#### Work to complete
Among the entries that follow, find the lines containing the string "sistemas" and copy them.

● ● ● ●

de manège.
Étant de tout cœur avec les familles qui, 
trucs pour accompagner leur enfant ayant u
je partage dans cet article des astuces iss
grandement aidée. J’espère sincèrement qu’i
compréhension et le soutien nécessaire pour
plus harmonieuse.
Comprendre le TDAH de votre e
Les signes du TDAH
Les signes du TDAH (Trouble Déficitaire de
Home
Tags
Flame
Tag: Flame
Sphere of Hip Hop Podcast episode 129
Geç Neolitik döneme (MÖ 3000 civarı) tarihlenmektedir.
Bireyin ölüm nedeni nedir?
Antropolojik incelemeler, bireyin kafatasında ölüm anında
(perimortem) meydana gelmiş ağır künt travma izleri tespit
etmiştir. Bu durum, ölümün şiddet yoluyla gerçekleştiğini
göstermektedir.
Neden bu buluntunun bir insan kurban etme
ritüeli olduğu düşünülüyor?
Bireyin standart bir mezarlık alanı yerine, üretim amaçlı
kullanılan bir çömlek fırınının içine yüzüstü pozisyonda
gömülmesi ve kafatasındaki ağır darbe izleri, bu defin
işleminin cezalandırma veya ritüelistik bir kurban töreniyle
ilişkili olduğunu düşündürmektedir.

● ● ● ●

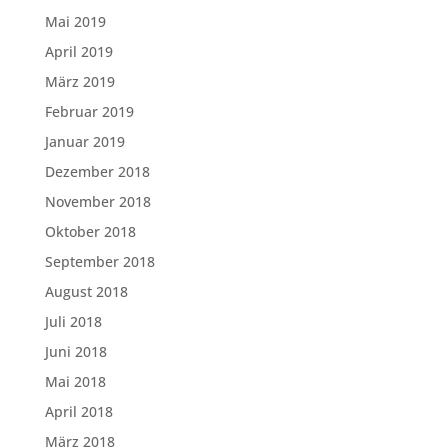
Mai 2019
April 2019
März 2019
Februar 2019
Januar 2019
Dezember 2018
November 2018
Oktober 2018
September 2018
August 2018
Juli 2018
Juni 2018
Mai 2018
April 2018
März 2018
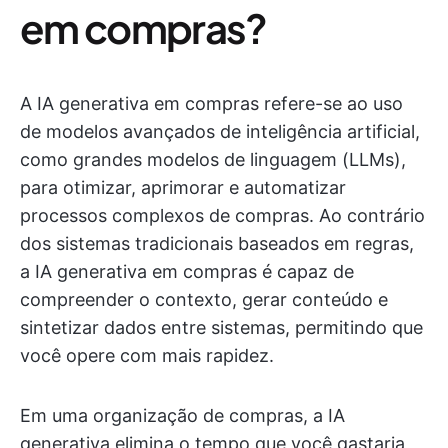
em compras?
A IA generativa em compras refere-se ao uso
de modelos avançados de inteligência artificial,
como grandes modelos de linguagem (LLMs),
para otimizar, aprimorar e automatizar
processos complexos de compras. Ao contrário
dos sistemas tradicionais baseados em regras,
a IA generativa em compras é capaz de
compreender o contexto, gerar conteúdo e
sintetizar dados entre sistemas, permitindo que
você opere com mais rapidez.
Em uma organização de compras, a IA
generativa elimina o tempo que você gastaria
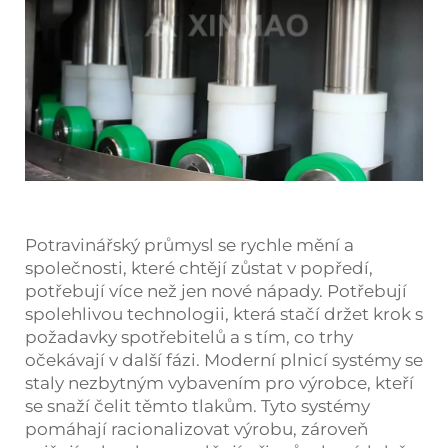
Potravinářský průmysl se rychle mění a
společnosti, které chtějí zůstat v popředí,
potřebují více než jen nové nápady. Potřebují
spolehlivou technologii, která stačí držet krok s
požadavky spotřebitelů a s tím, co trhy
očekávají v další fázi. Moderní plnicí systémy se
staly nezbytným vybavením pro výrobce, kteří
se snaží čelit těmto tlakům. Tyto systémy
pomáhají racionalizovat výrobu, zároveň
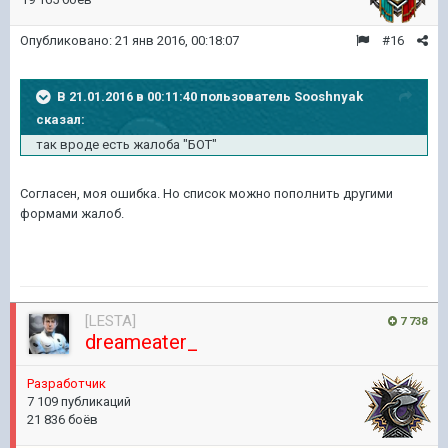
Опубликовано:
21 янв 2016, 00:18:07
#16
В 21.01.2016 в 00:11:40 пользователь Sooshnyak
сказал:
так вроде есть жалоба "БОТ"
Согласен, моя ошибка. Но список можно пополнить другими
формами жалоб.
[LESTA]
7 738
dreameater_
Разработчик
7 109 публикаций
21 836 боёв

● ● ● ●

#### Result of the task
dos sistemas tradicionais baseados em regras,
sintetizar dados entre sistemas, permitindo que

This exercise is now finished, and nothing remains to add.